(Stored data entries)
╭──

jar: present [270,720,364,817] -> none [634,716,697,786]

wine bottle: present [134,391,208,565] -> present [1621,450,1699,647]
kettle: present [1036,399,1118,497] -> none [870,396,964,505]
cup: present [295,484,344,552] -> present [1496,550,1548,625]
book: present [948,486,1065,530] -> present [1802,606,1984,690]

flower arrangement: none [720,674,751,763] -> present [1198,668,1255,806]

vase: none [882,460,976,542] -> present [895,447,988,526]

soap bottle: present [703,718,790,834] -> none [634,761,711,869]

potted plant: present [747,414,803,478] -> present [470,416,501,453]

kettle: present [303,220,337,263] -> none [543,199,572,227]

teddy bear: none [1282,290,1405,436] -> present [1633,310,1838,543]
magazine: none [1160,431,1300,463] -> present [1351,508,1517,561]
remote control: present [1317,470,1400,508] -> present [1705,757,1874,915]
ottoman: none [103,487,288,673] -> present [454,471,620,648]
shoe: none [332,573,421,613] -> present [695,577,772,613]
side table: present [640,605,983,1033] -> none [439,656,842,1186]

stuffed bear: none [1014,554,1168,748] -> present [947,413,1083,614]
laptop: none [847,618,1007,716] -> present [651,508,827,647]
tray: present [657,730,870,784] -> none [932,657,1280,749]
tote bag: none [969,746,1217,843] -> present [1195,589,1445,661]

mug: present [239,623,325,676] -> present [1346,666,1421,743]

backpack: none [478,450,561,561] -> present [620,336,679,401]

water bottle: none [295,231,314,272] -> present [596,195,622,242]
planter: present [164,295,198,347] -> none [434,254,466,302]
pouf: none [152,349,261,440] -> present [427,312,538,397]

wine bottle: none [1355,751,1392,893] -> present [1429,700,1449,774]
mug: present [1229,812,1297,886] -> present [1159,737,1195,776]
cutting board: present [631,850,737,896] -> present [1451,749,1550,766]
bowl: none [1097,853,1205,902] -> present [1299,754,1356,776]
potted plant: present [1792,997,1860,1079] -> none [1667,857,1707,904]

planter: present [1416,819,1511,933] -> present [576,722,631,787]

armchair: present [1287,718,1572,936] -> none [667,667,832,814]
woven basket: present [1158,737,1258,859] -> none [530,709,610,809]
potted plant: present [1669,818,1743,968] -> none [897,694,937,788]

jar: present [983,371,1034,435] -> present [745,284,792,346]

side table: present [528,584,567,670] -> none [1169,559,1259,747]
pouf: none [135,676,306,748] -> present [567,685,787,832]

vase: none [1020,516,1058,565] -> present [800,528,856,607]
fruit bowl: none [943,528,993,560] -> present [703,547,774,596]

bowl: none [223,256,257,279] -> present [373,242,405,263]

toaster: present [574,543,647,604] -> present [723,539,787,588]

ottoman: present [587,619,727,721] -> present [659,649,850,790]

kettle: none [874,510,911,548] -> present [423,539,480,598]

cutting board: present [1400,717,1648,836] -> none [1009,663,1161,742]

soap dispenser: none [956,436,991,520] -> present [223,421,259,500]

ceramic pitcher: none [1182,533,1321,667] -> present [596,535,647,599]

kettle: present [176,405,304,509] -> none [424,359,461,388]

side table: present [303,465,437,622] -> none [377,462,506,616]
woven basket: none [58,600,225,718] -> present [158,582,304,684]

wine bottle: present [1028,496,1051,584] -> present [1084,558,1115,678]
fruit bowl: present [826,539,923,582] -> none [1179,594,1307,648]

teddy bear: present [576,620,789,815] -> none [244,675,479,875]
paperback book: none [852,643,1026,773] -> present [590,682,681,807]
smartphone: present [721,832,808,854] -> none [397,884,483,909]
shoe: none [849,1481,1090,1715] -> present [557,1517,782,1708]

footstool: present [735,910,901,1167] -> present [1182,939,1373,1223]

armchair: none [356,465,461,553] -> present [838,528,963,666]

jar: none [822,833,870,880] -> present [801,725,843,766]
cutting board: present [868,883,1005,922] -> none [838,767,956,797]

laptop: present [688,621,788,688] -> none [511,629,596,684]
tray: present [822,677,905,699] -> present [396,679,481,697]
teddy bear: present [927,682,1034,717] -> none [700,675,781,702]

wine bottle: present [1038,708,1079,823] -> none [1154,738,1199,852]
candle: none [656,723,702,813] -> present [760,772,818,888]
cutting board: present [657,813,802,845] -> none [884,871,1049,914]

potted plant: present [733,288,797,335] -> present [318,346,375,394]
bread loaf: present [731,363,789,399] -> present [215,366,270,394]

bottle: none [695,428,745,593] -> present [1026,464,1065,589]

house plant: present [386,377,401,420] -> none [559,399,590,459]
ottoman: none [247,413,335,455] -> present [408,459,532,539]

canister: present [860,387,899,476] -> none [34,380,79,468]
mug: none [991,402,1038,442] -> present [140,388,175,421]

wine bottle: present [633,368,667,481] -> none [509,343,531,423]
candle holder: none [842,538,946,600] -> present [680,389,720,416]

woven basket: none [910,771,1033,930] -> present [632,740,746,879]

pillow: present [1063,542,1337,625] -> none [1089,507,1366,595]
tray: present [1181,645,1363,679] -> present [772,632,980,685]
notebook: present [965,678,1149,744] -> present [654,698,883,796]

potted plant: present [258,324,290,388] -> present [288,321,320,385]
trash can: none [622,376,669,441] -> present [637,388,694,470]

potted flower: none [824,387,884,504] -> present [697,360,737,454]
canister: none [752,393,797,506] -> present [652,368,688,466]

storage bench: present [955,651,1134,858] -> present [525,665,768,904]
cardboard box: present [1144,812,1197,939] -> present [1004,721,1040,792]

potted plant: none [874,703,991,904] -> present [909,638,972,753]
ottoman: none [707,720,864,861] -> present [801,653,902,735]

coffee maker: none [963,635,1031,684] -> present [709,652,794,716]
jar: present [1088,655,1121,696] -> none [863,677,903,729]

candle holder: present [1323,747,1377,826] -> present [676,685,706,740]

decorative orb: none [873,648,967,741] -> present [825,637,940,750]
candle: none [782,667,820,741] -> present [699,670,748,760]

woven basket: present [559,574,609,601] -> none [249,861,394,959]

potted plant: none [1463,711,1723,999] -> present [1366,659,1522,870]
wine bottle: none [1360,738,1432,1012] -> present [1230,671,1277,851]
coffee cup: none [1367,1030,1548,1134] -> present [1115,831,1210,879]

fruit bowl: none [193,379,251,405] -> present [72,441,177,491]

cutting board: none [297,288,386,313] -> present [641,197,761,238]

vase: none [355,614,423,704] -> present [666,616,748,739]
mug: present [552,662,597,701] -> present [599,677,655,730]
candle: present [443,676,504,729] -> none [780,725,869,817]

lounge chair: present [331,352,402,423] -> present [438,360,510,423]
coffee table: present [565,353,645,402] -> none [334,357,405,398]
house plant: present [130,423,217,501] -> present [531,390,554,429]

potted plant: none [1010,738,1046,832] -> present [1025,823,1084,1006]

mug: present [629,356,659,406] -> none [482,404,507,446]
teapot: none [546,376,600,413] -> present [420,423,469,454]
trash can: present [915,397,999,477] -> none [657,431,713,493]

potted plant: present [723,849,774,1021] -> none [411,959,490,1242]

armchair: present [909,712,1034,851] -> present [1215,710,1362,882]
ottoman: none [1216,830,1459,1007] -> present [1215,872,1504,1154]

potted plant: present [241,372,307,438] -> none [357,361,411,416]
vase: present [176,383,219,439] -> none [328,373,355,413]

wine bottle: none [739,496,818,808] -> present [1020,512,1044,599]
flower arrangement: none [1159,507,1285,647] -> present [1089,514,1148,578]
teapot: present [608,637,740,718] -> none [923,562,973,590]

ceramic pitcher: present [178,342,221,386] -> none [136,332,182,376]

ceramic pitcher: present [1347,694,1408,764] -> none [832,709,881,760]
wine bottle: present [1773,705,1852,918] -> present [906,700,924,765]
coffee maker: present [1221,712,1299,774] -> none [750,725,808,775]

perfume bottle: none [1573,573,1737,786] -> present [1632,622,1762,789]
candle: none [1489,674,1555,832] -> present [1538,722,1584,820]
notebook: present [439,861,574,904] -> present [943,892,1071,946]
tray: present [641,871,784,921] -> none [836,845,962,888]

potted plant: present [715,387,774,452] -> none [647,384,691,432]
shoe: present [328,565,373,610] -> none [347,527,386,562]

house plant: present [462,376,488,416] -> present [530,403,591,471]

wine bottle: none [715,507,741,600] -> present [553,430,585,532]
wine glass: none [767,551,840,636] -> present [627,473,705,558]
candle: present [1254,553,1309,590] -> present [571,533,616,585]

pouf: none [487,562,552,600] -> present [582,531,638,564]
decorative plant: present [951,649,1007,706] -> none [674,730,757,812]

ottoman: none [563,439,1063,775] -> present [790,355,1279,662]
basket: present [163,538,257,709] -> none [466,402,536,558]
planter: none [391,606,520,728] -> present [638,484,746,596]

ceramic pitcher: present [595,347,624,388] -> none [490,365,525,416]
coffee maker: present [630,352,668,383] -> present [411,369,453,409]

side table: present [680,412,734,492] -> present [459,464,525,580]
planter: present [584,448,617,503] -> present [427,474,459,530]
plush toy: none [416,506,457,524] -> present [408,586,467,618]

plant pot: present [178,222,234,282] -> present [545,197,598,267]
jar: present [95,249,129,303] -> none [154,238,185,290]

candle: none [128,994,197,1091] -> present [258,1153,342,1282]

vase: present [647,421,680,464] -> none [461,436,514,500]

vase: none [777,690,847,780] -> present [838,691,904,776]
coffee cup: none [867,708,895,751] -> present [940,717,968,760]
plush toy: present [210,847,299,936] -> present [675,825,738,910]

╰──

→ **WORK TO BE COMPLETED**
Please output exactly the lines between the one holding "jar: present [983,371,1034,435]" and the one holding "teddy bear: present [927,682,1034,717]" in the records above, inclusive, and nothing more.

→ **EXPECTED OUTPUT**
jar: present [983,371,1034,435] -> present [745,284,792,346]

side table: present [528,584,567,670] -> none [1169,559,1259,747]
pouf: none [135,676,306,748] -> present [567,685,787,832]

vase: none [1020,516,1058,565] -> present [800,528,856,607]
fruit bowl: none [943,528,993,560] -> present [703,547,774,596]

bowl: none [223,256,257,279] -> present [373,242,405,263]

toaster: present [574,543,647,604] -> present [723,539,787,588]

ottoman: present [587,619,727,721] -> present [659,649,850,790]

kettle: none [874,510,911,548] -> present [423,539,480,598]

cutting board: present [1400,717,1648,836] -> none [1009,663,1161,742]

soap dispenser: none [956,436,991,520] -> present [223,421,259,500]

ceramic pitcher: none [1182,533,1321,667] -> present [596,535,647,599]

kettle: present [176,405,304,509] -> none [424,359,461,388]

side table: present [303,465,437,622] -> none [377,462,506,616]
woven basket: none [58,600,225,718] -> present [158,582,304,684]

wine bottle: present [1028,496,1051,584] -> present [1084,558,1115,678]
fruit bowl: present [826,539,923,582] -> none [1179,594,1307,648]

teddy bear: present [576,620,789,815] -> none [244,675,479,875]
paperback book: none [852,643,1026,773] -> present [590,682,681,807]
smartphone: present [721,832,808,854] -> none [397,884,483,909]
shoe: none [849,1481,1090,1715] -> present [557,1517,782,1708]

footstool: present [735,910,901,1167] -> present [1182,939,1373,1223]

armchair: none [356,465,461,553] -> present [838,528,963,666]

jar: none [822,833,870,880] -> present [801,725,843,766]
cutting board: present [868,883,1005,922] -> none [838,767,956,797]

laptop: present [688,621,788,688] -> none [511,629,596,684]
tray: present [822,677,905,699] -> present [396,679,481,697]
teddy bear: present [927,682,1034,717] -> none [700,675,781,702]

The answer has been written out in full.